Leather and lace are old pals. But leather that's lace? There's a naughty new friend. It figured prominently in Chloë Sevigny's latest collection for Opening Ceremony, which she showed for the first time ever in a runway presentation that attracted pals Ryan McGinley and Proenza Schouler's Jack and Lazaro, plus many dozens more in the standing section. "Teen dream," she said of the spectacle after the show. No, make that "sexy teen dream."

Some dream of angels; some dream of devils. Sevigny provided both. Her flouncy minidresses were mostly variations on the white cotton eyelet frocks that pure-of-heart maidens might wear.

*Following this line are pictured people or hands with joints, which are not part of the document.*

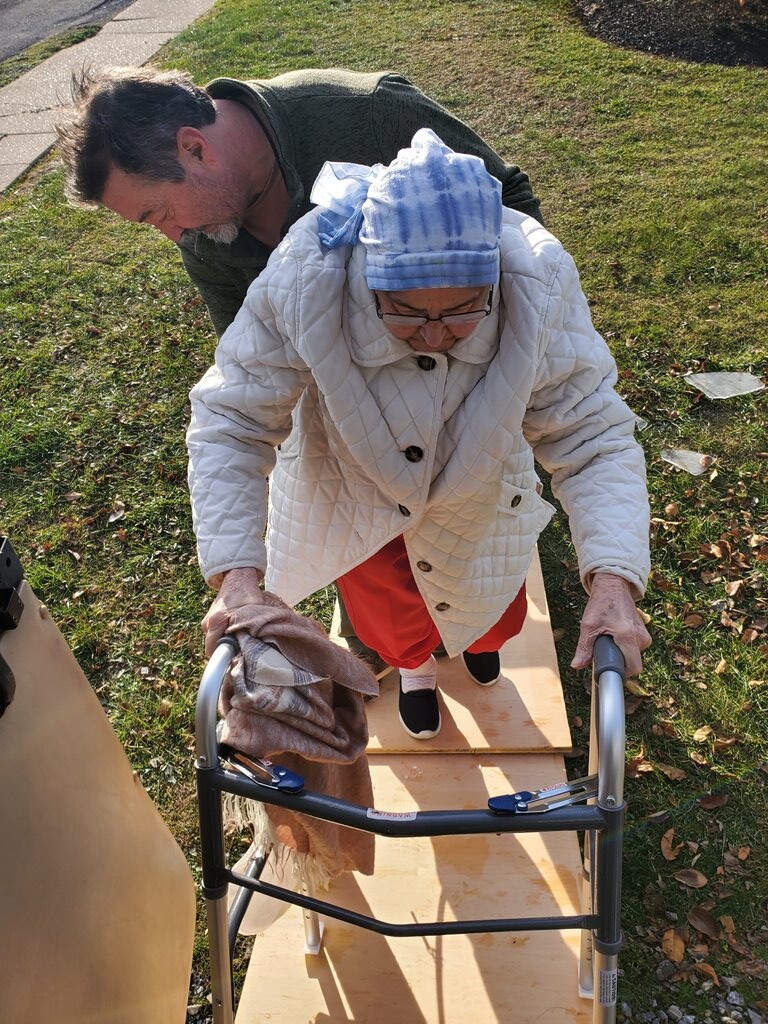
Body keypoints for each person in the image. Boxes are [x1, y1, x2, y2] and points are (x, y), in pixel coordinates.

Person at [55, 65, 544, 671]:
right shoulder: (205, 238)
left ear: (194, 146)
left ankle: (476, 632)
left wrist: (476, 332)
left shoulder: (369, 114)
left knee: (474, 541)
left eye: (158, 213)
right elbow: (245, 381)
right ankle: (404, 647)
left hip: (464, 393)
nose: (172, 233)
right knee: (378, 580)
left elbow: (513, 205)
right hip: (350, 432)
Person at [186, 128, 651, 740]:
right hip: (361, 505)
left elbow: (590, 431)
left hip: (478, 500)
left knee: (491, 608)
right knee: (393, 620)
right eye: (405, 311)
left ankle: (476, 646)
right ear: (369, 278)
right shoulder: (307, 274)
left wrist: (613, 576)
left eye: (461, 311)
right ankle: (415, 671)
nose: (434, 335)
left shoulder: (535, 279)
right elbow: (233, 418)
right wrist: (237, 576)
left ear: (493, 284)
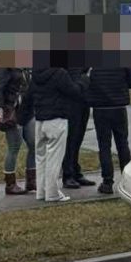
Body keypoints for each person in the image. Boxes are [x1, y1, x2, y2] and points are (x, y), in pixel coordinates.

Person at [31, 64, 85, 203]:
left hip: (40, 120)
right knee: (54, 158)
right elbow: (74, 91)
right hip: (57, 118)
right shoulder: (60, 73)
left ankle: (41, 191)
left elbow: (29, 94)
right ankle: (52, 193)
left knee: (41, 158)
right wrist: (83, 81)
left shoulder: (36, 73)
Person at [87, 58, 131, 194]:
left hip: (100, 107)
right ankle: (127, 179)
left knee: (104, 146)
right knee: (122, 144)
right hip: (119, 105)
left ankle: (107, 181)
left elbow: (86, 79)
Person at [0, 63, 35, 194]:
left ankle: (31, 181)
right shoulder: (6, 62)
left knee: (34, 143)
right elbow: (0, 87)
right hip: (11, 109)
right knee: (14, 146)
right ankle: (10, 184)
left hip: (27, 110)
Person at [62, 65, 94, 190]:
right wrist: (85, 78)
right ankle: (68, 174)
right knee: (71, 139)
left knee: (78, 139)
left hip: (84, 100)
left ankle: (75, 171)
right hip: (71, 102)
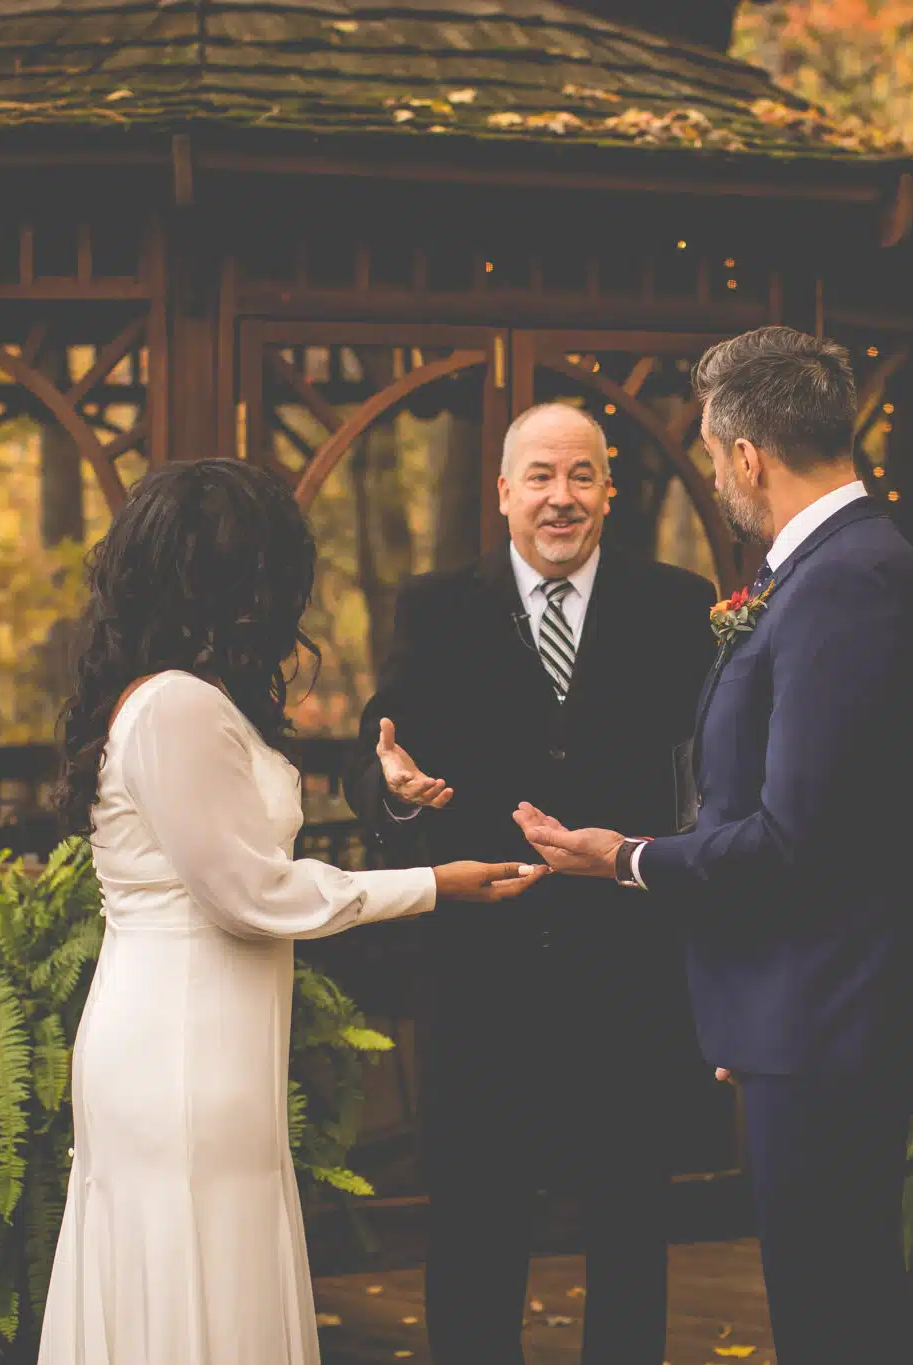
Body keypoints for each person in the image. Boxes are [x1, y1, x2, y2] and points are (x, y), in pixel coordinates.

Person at [513, 328, 913, 1365]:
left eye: (716, 458)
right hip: (808, 1006)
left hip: (832, 1014)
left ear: (746, 455)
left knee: (831, 1308)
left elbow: (791, 840)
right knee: (840, 1292)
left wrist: (621, 858)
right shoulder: (826, 569)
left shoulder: (843, 582)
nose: (718, 477)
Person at [37, 459, 546, 1365]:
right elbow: (253, 894)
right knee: (198, 1276)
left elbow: (237, 848)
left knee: (215, 1267)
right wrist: (435, 882)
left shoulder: (190, 699)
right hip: (181, 1048)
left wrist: (392, 796)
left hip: (208, 1033)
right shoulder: (175, 708)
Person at [347, 403, 716, 1365]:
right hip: (483, 972)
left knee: (631, 1228)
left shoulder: (678, 604)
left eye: (582, 475)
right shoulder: (436, 606)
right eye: (542, 476)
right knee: (476, 1224)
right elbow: (379, 750)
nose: (563, 497)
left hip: (628, 969)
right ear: (504, 491)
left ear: (610, 489)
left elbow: (706, 777)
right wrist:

Some were in white cotton; some in black leather. "It's the good and the bad, the light and the dark," Sevigny explained. "If you want to wear this in white, you can have your angelic moment. And if you want to go dark…" She herself was wearing the black leather, which perhaps suggests where she falls on that particular ecclesiastical divide. (That she showed it in the gym of a parish youth center, well—bless!)

The leather dresses—and skirts, incorporating corseting details—had an eighties-style bite, saved from retro-ism by oversize bibs of laser-cut leather lace, and more lace still snaking over shoulders and around arms. Skin (or sin?) is in—and she doesn't shy away from it. But will every girl look as good in black leather bloomer shorts as she does?

Maybe not. But Sevigny, to her credit, offers a wider wardrobe than first glance would indicate. Those frocks will get the attention, but there were sweats and varsity jackets, too, made in collaboration with the eighties skate brand Vision Street Wear. (They were an homage of sorts to her brother, Paul, and his days as a Vision-clad skater.) The shoes: platform sneaks, pearl-studded flats, strappy heels. And approachable denim came in several forms, from a mini romper with leather insets to skintight, paneled jeans. It all gelled for a complete picture of the world according to Chloë. Between heaven and hell, after all, there's her stomping ground and inspiration well: the street.